明帝の時代に仏教が正式に伝来したと伝えられるが、詳細は不明である。仏教伝来伝説は白馬寺の創建と『四十二章経』の伝来に関する伝承となっている。また異母兄の楚王劉英による「黄老とともに浮屠(仏陀)を崇拝した」という事跡に関する記述が、『後漢書』顕宗孝明帝紀第二の本伝に見えている。

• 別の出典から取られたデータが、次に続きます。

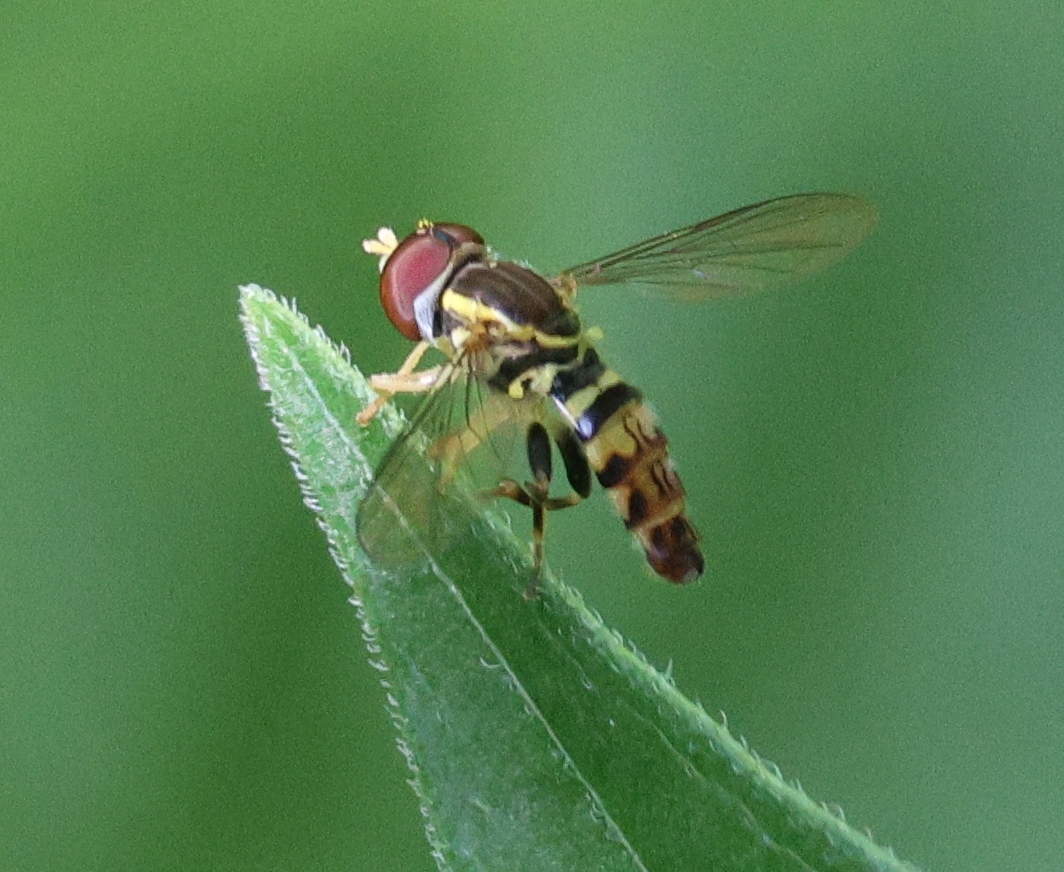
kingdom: Animalia
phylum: Arthropoda
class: Insecta
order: Diptera
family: Syrphidae
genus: Toxomerus
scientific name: Toxomerus geminatus
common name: Eastern calligrapher
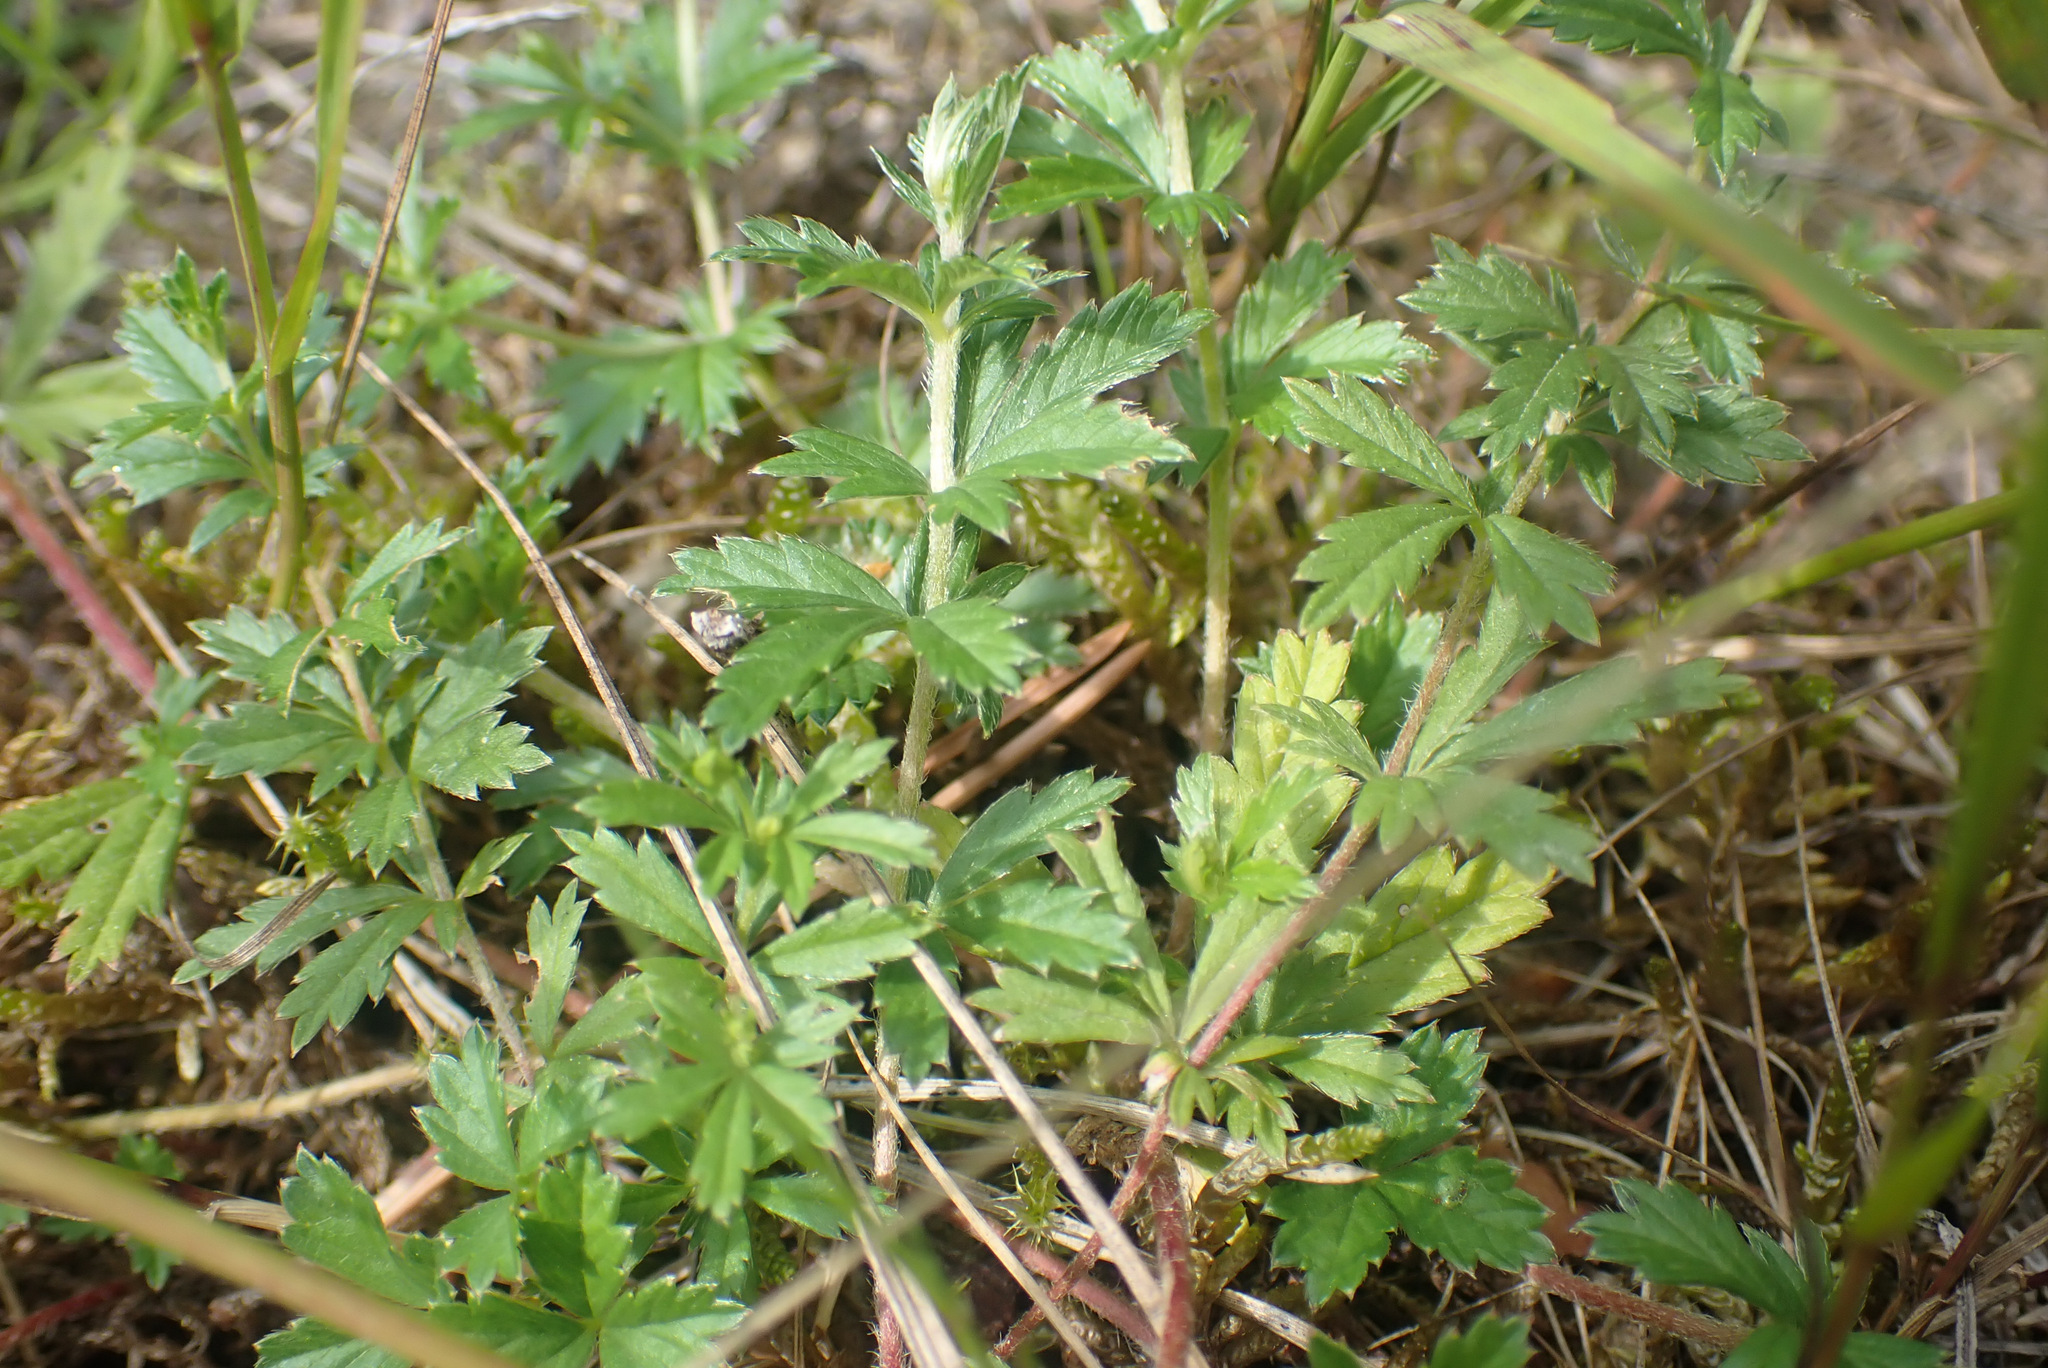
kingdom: Plantae
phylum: Tracheophyta
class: Magnoliopsida
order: Rosales
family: Rosaceae
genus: Potentilla
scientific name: Potentilla erecta
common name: Tormentil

明帝の治世は、光武帝・章帝と並び、約200年続いた後漢朝では安定した全盛期を現出した。馬皇后(光武帝配下の武将馬援の娘)は陰皇后とともに賢夫人とされ、自制によって外戚勢力が抑制されていたことがその理由として考えられている。和帝以降は幼少の皇帝が続き、幼少の皇帝の外戚勢力と宦官勢力とが政争を繰り広げ、結果として後漢の滅亡の大きな要因となった。
永平18年(75年)に崩御した。
妻子
- 正室:馬皇后(明徳皇后)- 馬援の娘
- 側室:賈貴人 - 馬皇后の従姉妹
- 五男:章帝 劉炟 - 第3代皇帝
- 次女:平陽公主 劉奴 - 馮勤の子の馮順に嫁いだ。
- 側室:陰貴人
- 側室:秦貴人
- 側室:閻貴人 - 尚書閻章の妹
- 生母不詳の子女
- 長男:千乗哀王 劉建
- 次男:陳敬王 劉羨
- 三男:彭城靖王 劉恭
- 四男:楽成靖王 劉党
- 六男:下邳恵王 劉衍
- 八男:淮陽頃王 劉昞
- 九男:済陰悼王 劉長
- 長女:獲嘉公主 劉姫 - 馮魴の子の楊邑郷侯馮柱に嫁いだ。
- 三女:隆慮公主 劉迎 - 耿舒の子の牟平侯耿襲に嫁いだ。
- 四女:平氏公主 劉次
- 五女:沁水公主 劉致 - 高密侯鄧乾(鄧禹の子の鄧震の子)に嫁いだ。
- 六女:平皋公主 劉小姫 - 昌安侯鄧藩(鄧禹の子の鄧襲の子)に嫁いだ。
- 七女:浚儀公主 劉仲 - 軑侯王度(王覇の子の王符の子)に嫁いだ。
- 八女:武安公主 劉恵 - 征羌侯来棱(来歙の子の来褒の子)に嫁いだ。
- 九女:魯陽公主 劉臣
- 十女:楽平公主 劉小迎
- 十一女:成安公主 劉小民
脚注
参考文献
- 范曄著、『後漢書』。
- 中央研究院・歴史語言研究所「漢籍電子文献資料庫」。